A 15.ª edição do Festival Internacional de Cinema de Lisboa — IndieLisboa começa hoje, em várias salas da capital portuguesa, com uma programação que abre e encerra com filme portugueses e conta com quase 50 obras nacionais.

“Abrir o festival com um filme português e fechar com um filme português é obviamente uma declaração de amor ao cinema português e uma chamada de atenção para a necessidade de preservar este ecossistema do cinema português, naquilo que tem de mais autónomo, mais livre, mais independente, como o festival”, afirmou um dos diretores do IndieLisboa, Nuno Sena, à agência Lusa.
O festival abre hoje com ‘A Árvore’, ficção de André Gil Mata rodada integralmente na Bósnia-Herzegovina e que também integra a competição nacional, e encerra a 06 de maio com ‘Raiva’, de Sérgio Tréfaut, a partir do romance ‘Seara de vento’, de Manuel da Fonseca.
Segundo Nuno Sena, o IndieLisboa tenta ser, a cada edição, “um retrato do ano cinematográfico em curso, mostrando produções inéditas em Portugal”.
“A nossa responsabilidade em relação ao cinema português é a de ser o primeiro momento de nascimento público destes filmes e tentar projetá-los para o público nacional, mas também para um potencial percurso internacional”, sublinhou.
Além de ‘A árvore’, a competição portuguesa de longas-metragens contará com os filmes ‘Tempo Comum’, de Susana Nobre, ‘Our Madness’, de João Viana, ‘Mariphasa’, de Sandro Aguilar e ‘Bostofrio, où le ciel rejoint la terre’, de Paulo Carneiro.
A competição de curtas-metragens contará com 16 filmes, entre os quais ‘Anjo’, estreia do ator Miguel Nunes na realização, ‘Russa’, de João Salaviza e Ricardo Alves Jr., ‘Sleepwalk’, de Filipe Melo, ‘Self destructive boys’, de André Santos e Marco Leão, e ‘Amor, Avenidas Novas’, de Duarte Coimbra, já selecionado este ano para Cannes.
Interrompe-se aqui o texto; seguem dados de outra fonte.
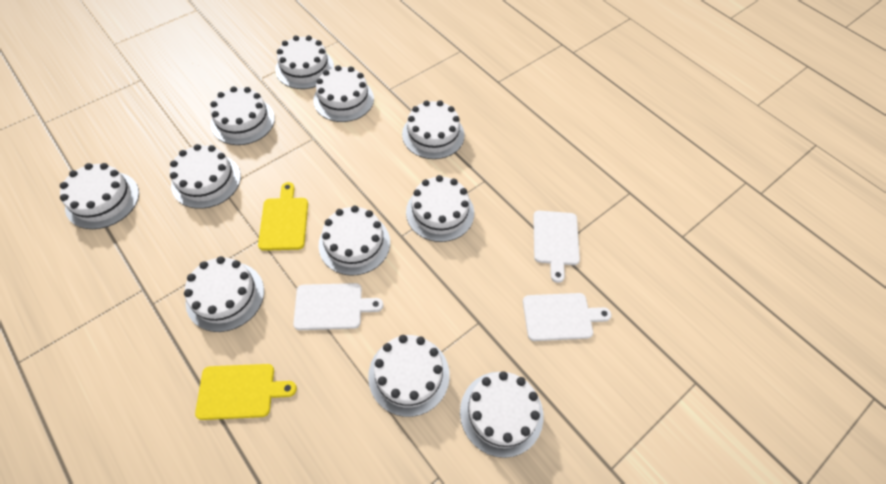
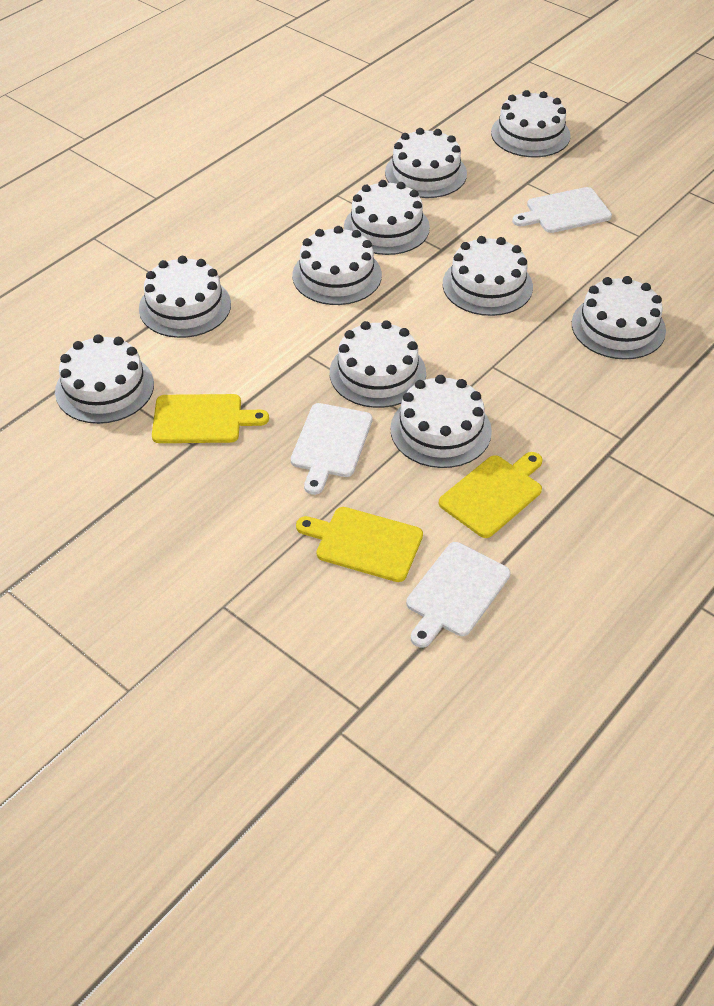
white cake: [60,163,139,229] [170,144,241,209] [184,256,264,332] [210,86,275,145] [275,35,334,89] [313,65,374,122] [318,205,390,276] [368,335,450,417] [402,100,465,159] [406,175,474,242] [460,371,543,458] = 11 -> [55,334,154,424] [139,256,231,338] [292,226,382,305] [330,320,426,408] [344,180,430,255] [385,128,467,198] [390,375,492,468] [443,236,533,316] [491,90,571,157] [572,276,666,360] = 10
yellow cutting board: [195,364,297,420] [258,182,308,251] = 2 -> [152,394,269,443] [296,507,423,582] [439,452,543,538] = 3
Este ano, o IndieLisboa mostrará 245 filmes. A ambição é ‘tentar fazer uma súmula do que parece mais relevante, mais original, mais inovador’, disse Nuno Sena.
Da programação, destaque para as retrospetivas dedicadas à realizadora argentina Lucrecia Martel, que estará em Portugal para apresentar o mais recente filme, ‘Zama’, e ao realizador francês Jacques Rozier, 91 anos, uma das primeiras figuras da ‘Nouvelle Vague’.
O IndieLisboa decorrerá no Cinema São Jorge, na Culturgest, na Cinemateca e no Cinema Ideal, mas terá também programação na Biblioteca Palácio Galveias e na Casa Independente.